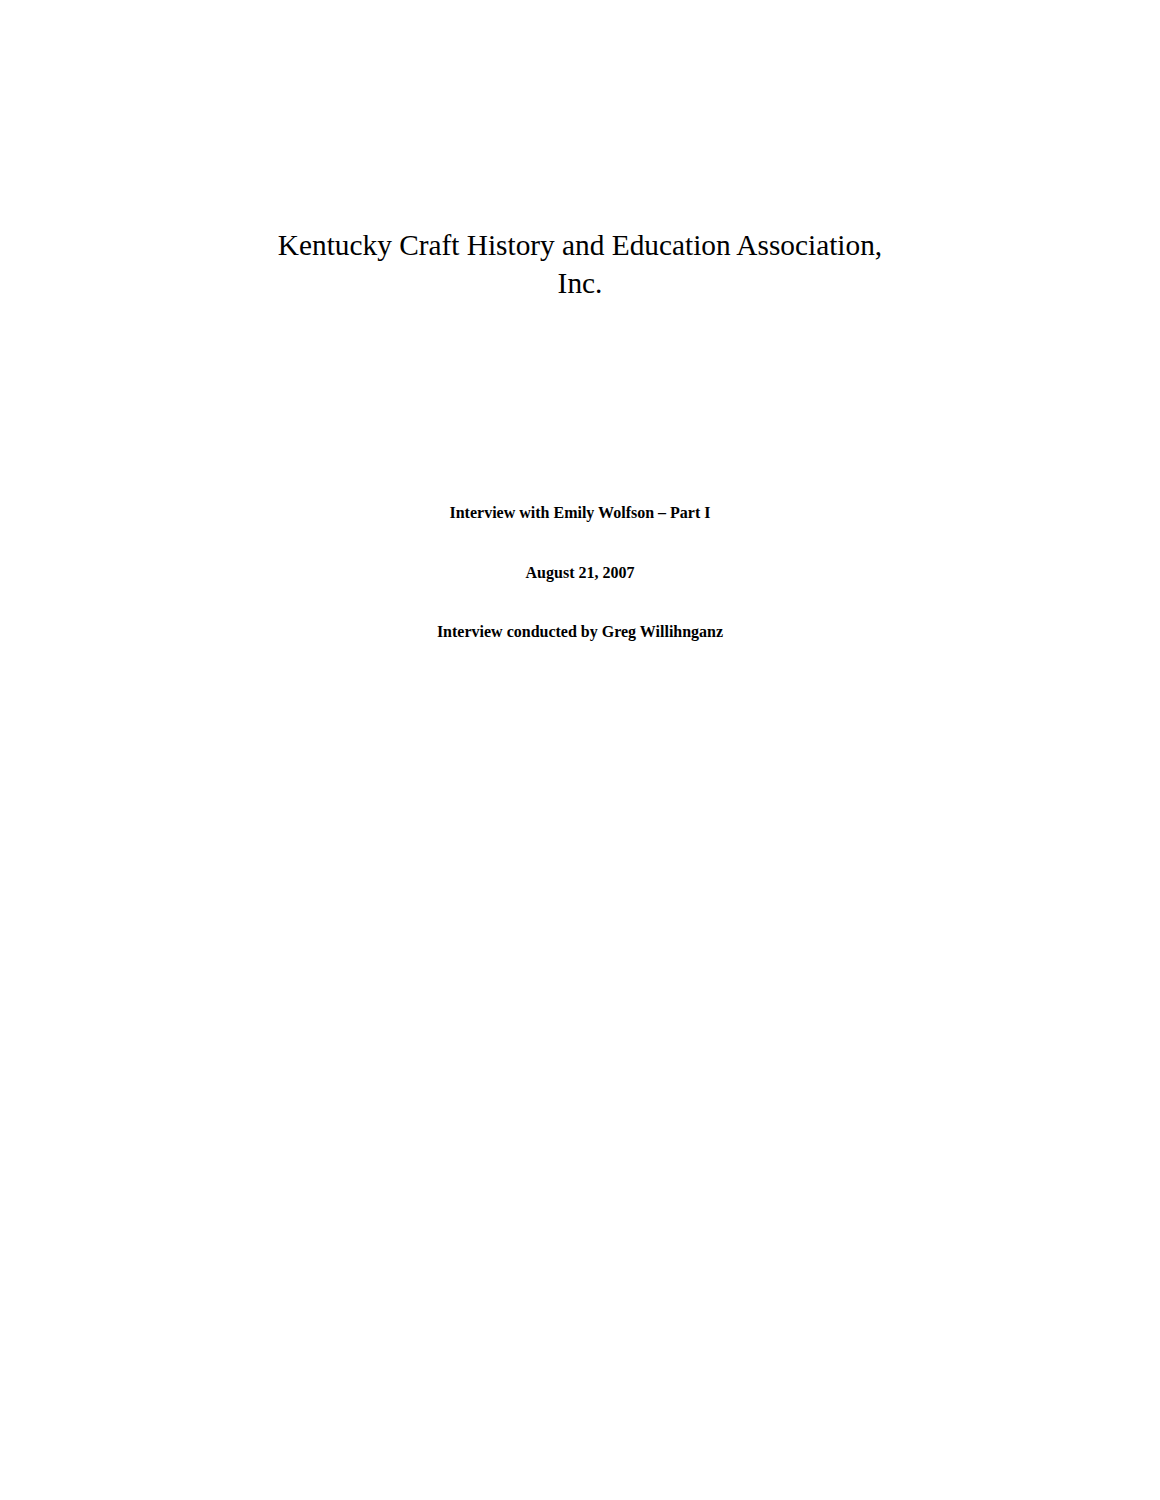Kentucky Craft History and Education Association, Inc.
Interview with Emily Wolfson – Part I
August 21, 2007
Interview conducted by Greg Willihnganz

------------

▶ [ACTIVITY]: Every line of the data above should be quoted exactly. Omit the pictures.

▶ [OUTPUT BELOW]:
Kentucky Craft History and Education Association, Inc.
Interview with Emily Wolfson – Part I
August 21, 2007
Interview conducted by Greg Willihnganz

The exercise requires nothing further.